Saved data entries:

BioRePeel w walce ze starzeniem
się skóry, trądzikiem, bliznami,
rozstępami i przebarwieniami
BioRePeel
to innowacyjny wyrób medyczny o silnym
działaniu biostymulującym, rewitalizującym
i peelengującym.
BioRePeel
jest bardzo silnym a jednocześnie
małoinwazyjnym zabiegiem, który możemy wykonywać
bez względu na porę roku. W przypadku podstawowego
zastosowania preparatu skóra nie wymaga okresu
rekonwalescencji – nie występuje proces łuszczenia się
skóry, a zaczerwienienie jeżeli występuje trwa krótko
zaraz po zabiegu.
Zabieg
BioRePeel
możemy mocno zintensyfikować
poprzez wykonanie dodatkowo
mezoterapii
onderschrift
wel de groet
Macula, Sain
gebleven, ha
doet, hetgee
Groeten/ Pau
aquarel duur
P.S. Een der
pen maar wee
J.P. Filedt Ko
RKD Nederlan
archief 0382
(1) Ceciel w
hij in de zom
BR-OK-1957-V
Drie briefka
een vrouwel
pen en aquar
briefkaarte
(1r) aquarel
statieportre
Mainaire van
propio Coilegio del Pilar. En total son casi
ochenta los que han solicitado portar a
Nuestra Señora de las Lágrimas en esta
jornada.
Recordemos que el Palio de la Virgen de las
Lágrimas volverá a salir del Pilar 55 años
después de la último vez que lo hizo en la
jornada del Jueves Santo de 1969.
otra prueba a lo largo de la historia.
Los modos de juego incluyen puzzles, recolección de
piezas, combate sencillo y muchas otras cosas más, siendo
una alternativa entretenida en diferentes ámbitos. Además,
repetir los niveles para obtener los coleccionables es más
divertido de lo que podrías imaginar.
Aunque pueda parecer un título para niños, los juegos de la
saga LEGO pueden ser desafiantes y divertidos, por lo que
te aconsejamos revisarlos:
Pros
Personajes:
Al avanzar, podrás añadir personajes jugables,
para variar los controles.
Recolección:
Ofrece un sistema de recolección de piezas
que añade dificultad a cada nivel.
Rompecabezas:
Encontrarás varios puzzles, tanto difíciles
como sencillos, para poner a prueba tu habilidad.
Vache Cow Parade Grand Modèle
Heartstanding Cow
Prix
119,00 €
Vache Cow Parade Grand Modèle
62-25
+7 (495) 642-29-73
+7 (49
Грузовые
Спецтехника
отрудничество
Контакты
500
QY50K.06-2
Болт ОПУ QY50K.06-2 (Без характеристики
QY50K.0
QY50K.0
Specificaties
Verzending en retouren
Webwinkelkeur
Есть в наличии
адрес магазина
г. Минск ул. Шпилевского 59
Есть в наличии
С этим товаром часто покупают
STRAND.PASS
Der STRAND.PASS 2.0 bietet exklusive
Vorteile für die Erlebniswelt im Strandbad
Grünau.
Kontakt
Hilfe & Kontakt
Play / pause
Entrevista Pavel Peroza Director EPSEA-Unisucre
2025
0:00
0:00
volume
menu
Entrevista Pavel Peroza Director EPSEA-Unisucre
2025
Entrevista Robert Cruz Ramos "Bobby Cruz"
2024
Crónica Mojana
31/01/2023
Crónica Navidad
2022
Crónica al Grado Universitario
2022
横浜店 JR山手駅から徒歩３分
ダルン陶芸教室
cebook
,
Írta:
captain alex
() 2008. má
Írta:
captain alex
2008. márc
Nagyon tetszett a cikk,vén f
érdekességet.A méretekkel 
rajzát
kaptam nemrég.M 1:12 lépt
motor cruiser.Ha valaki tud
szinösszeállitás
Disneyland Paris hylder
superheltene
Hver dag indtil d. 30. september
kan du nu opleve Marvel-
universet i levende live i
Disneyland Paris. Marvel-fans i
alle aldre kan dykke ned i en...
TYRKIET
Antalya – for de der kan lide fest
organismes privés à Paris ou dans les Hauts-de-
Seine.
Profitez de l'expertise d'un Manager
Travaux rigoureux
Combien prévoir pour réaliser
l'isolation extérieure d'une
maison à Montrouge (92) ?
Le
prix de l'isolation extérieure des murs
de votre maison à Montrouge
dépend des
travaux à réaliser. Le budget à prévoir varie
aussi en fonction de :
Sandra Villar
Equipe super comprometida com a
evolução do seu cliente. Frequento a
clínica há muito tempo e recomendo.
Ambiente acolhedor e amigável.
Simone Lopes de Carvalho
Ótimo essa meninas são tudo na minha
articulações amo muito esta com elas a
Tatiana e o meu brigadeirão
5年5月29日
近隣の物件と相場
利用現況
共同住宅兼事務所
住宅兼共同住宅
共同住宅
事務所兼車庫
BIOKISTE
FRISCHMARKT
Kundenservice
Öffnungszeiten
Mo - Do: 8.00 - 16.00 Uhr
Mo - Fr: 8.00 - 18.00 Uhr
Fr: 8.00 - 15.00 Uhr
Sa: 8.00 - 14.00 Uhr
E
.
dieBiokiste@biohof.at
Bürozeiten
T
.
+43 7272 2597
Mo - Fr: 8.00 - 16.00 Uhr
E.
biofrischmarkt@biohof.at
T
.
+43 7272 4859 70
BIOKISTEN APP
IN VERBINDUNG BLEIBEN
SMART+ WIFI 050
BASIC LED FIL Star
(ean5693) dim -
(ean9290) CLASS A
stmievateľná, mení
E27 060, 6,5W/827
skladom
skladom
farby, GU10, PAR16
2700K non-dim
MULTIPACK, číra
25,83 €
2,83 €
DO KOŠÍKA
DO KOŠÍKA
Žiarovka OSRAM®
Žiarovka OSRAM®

> Goal of the exercise: Quote the data above from the line containing "archief 0382" to the line containing "Recordemos que el Palio de la Virgen de las", inclusive, and stop.

> Solved problem:
archief 0382
(1) Ceciel w
hij in de zom
BR-OK-1957-V
Drie briefka
een vrouwel
pen en aquar
briefkaarte
(1r) aquarel
statieportre
Mainaire van
propio Coilegio del Pilar. En total son casi
ochenta los que han solicitado portar a
Nuestra Señora de las Lágrimas en esta
jornada.
Recordemos que el Palio de la Virgen de las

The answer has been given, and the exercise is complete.